Climber, artist and Alpinist contributing illustrator Mike Dewey spent the mid- to late 1990s living and working seasonally in Yosemite Valley and the Sierra High Country. During these years, in addition to climbing boulders, routes and big walls, he sketched and painted scenes of friends and scenery in his notepad. He also studied computer programming at Harvard University.

Today, Dewey lives in Oakland, California, with his wife Maggie and their two children Bodhi and Lupin, making a living as an engineer at a huge online social network for art called DeviantArt. Dewey’s work has appeared in Alpinist 40, 46, 48, and he has a piece in the works for an upcoming issue. He continues to climb rocks and expand his art, combining paint programs he’s helped build with acrylics. He works with a variety of contemporary styles including impressionism and street art. He also carves stone sculptures.

In the following pages Dewey walks us through some of his work.

–Chris Van Leuven

[Photo] Axel Hermann

[Redraw] Mike Dewey

For my job I created a drawing program, and I regularly need to make digital paintings to test out one feature or another. I painted this while working on a “redraw” feature to replay everything that went on in the program while the artist was creating the piece. I made this thinking it would be “performance art,” and made in few enough strokes to keep a viewer’s interest.

[Sculpture] Mike Dewey

Sculpture makes stone seem to come to life, and it just seems natural that it would turn into a climber.

[Painting] Mike Dewey

I did a series of paintings made on playing cards. I spent hours by Tenaya Lake painting with little brushes that have something like five hairs on them. I made this portrait of Zack Smith just after we had rapped into the top of Freerider (VI 5.12d) to work some of the pitches.

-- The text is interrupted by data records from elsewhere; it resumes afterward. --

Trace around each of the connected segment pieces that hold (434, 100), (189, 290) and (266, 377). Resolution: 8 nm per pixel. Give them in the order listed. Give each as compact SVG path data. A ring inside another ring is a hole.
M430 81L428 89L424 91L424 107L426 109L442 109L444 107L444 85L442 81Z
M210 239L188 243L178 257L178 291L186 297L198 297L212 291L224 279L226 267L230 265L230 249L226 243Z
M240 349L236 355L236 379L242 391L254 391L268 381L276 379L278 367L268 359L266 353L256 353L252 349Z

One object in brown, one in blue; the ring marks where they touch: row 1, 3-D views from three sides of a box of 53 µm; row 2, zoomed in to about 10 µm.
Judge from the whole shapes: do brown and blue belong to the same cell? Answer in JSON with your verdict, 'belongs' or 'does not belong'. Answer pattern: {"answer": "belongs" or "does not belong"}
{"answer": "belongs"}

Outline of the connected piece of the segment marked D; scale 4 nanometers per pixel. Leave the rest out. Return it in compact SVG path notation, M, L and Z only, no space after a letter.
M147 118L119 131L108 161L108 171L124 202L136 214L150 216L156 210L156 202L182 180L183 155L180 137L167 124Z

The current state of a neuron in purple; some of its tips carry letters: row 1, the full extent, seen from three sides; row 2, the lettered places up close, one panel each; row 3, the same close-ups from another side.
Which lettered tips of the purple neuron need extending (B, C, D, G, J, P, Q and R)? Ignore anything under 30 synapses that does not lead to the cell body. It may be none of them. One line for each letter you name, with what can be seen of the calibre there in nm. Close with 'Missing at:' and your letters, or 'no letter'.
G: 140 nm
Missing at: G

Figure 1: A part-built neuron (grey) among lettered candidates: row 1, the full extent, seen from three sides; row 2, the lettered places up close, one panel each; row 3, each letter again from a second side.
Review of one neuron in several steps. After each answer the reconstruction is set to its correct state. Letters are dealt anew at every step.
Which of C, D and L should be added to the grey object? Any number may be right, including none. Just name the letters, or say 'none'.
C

I’ve climbed El Cap a number of times and never had a problem with the exposure, but going from flat ground to 3,000 feet of exposure all in one second as you rap over the edge turned out to be way scarier than I was expecting. I don’t know if Zack was gripped too, or just empathizing with me, but this is the look he shot me when he clipped into the Mini Traxion that was looking oh-so-small at the time.

[Painting] Mike Dewey

I drew this in my sketchbook the first time I visited Zion. At the time I was really interested in street art, though I felt that watercolor landscapes fit my personality more than spray-painted letters. I was trying to get an urban feel but still capture the natural beauty of Zion’s landscape.

[Painting] Mike Dewey

A friend had just bought his first house, and he asked me to make a painting for him. I was living in a friend’s windowless basement at the time. Your psyche does weird things when you move from sleeping under the stars in a meadow to a basement, so it seemed fitting to me to do most of the painting with a spoon instead of a brush. I guess that this was different enough from what my friend was expecting that he never picked it up. Years later I’m still not sure if I love it or hate it.

[Painting] Mike Dewey

I feel like the best part of climbing is the friends that you make through it. Robert “Derci” [short for Arrivederci-Ed.] Newsom is a great friend, and one of the best partners you could ask for. This was painted from a picture taken while stopping for a long break just a hundred feet from the top of Mt. Whitney.

[Painting] Mike Dewey

I’ve spent many summers in Yosemite, and I would not give up those memories for anything in the world. The summer of 2005 in Tuolumne was particularly magical though. The season ended, they took down the store and tents, and all my partners migrated down to the Valley. But I refused to admit that the summer was over. This painting is a farewell to another season in Tuolumne. Mostly I just remember that my fingers were painfully cold when I made it.

[Photo] Axel Hermann

Did you ever wait on a ledge with the haulbags while your partners say they will climb a couple pitches and then do one really long haul? It seems like the rope hasn’t moved in forever, so you start making a drawing of the Cathedrals. The rope still doesn’t seem to be moving, and you start to get worried that maybe they’re stuck on some horrendously hard pitch. Then you discover that they saw a shady ledge off to the side, so they rapped down to it and are taking a nap.